The average family plan offered by a company now costs $12,106, or $62 less than a full-time worker earning the U.S. minimum wage makes, according to the survey published today in the journal Health Affairs. Companies pay an average of $8,824 for such a policy, with the worker paying the difference.
The cost of providing health care is cutting into the ability of U.S. companies to compete internationally, business organizations say.
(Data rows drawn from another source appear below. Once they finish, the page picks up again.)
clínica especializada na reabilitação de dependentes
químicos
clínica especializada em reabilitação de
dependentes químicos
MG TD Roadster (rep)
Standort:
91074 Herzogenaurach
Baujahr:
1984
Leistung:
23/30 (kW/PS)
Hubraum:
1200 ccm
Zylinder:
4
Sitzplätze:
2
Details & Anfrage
Since 2001, premiums for family coverage have increased 78 percent, while wages have gained 19 percent and inflation 17 percent, Kaiser said in the statement.
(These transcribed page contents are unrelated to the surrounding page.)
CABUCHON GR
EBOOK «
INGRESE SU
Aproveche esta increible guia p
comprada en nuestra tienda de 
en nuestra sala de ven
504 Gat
``If wages were keeping up, this wouldn't be so painful,'' said Drew E. Altman, president of the Henry J. Kaiser Family Foundation, which conducted the survey, at a news conference today. ``If this were a one-year phenomenon, it wouldn't be so painful.''
Insurance costs have been rising faster than wages and inflation since the late 1990s. This year's increase, after a 7.7 percent rise in 2006, was the smallest in eight years.
There are ``peaks and valleys'' in the rate of growth of health-care premiums, ``but overall, the trend is certainly'' up, said Altman. ``Every year health insurance becomes less affordable for families and businesses.''
Americans are worried about the cost of health care. How to make it more affordable and cover the uninsured is a leading domestic issue in the 2008 presidential campaign. Seventy-five percent of people polled in a Kaiser June survey said they were ``very'' or ``somewhat'' worried about rising costs -- more than worried about being a victim of terrorism or not being able to pay for their home.
The prices make insurance unaffordable for many Americans, said Karen Davis, president of the New York-based Commonwealth Fund. A record 47 million people in America, or 15.8 percent of the population, were without coverage in 2006, up from 15.3 percent in 2005. Median family income was $48,200 in 2006, according to data released by the U.S. Census Bureau last month.
``Health-care costs are still a problem, whether viewed as a squeeze on employers or on middle-class families,'' Davis said.
Insurers may be raising premiums less than in past years as they compete in a declining market to provide coverage to businesses, said Gary Claxton, director of Kaiser's Health Care Marketplace Project and the lead author of the study.
Sixty percent of employers in the U.S. provide health insurance this year, down from 61 percent in 2006, the survey found. In 2000, 69 percent of firms offered coverage.
`Competitive Premiums'
``The employer market is not getting any bigger, so the way you fight for market share is by taking away business from somewhere else, and the way you do that is by having competitive premiums,'' said Claxton.
A number of employers surveyed indicated they expect to make ``significant changes'' in health coverage next year. Raising the employee premium contribution was listed as ``very likely'' by 21 percent of the companies, and 12 percent said it was very likely they would increase deductibles.